TEXTO DE LECTURA

▽

Por fuerte y poco humanista que parezca, el desafío de las repúblicas democráticas y sociales lo señaló claramente Schmitt: sus capítulos de derechos no podían materializarse mediante un sistema parlamentario y pluralista. Necesitaban --oh, escándalo!-- de una dictadura para comenzar a andar. No hay ley que se tenga en pie si no responde de alguna forma a su base social, y esa base social sobre la que hubiese tenido vigencia estable la Constitución de 1931 estaba aun por construir. La apuesta republicana, netamente ilustrada, fue creer que podría conformarse mediante reformas pacíficas y con la expansión de la cultura.

△

MATERIAL PROPORCIONADO
▽

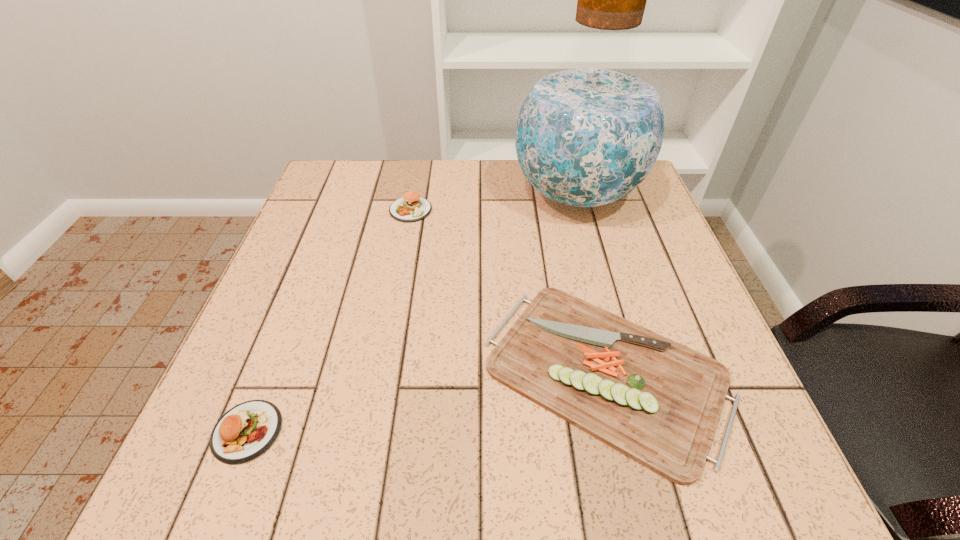
At what (x,y) coordinates should I click in order to perform the action: click on vacant region between the shortest object and the farther patty (food). Please return your answer as a coordinate pair (x, y). Looking at the image, I should click on (508, 291).

Locate an element on the screen. This screenshot has height=540, width=960. free space that is in between the farther patty (food) and the chopping board is located at coordinates (508, 291).

Locate an element on the screen. vacant space in between the shorter patty (food) and the chopping board is located at coordinates click(x=426, y=401).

△

OBJETIVOS
**A)** Cita el fragmento del texto de lectura que se abre con las palabras que contienen "Por fuerte y" y se cierra con "de la cultura.".
**B)** Según el texto de lectura, ¿de qué manera creyó la apuesta republicana que podría conformarse la base social?

SOLUCIONES POR TAREA
**A)**
Por fuerte y poco humanista que parezca, el desafío de las repúblicas democráticas y sociales lo señaló claramente Schmitt: sus capítulos de derechos no podían materializarse mediante un sistema parlamentario y pluralista. Necesitaban --oh, escándalo!-- de una dictadura para comenzar a andar. No hay ley que se tenga en pie si no responde de alguna forma a su base social, y esa base social sobre la que hubiese tenido vigencia estable la Constitución de 1931 estaba aun por construir. La apuesta republicana, netamente ilustrada, fue creer que podría conformarse mediante reformas pacíficas y con la expansión de la cultura.

**B)** Mediante reformas pacíficas y con la expansión de la cultura.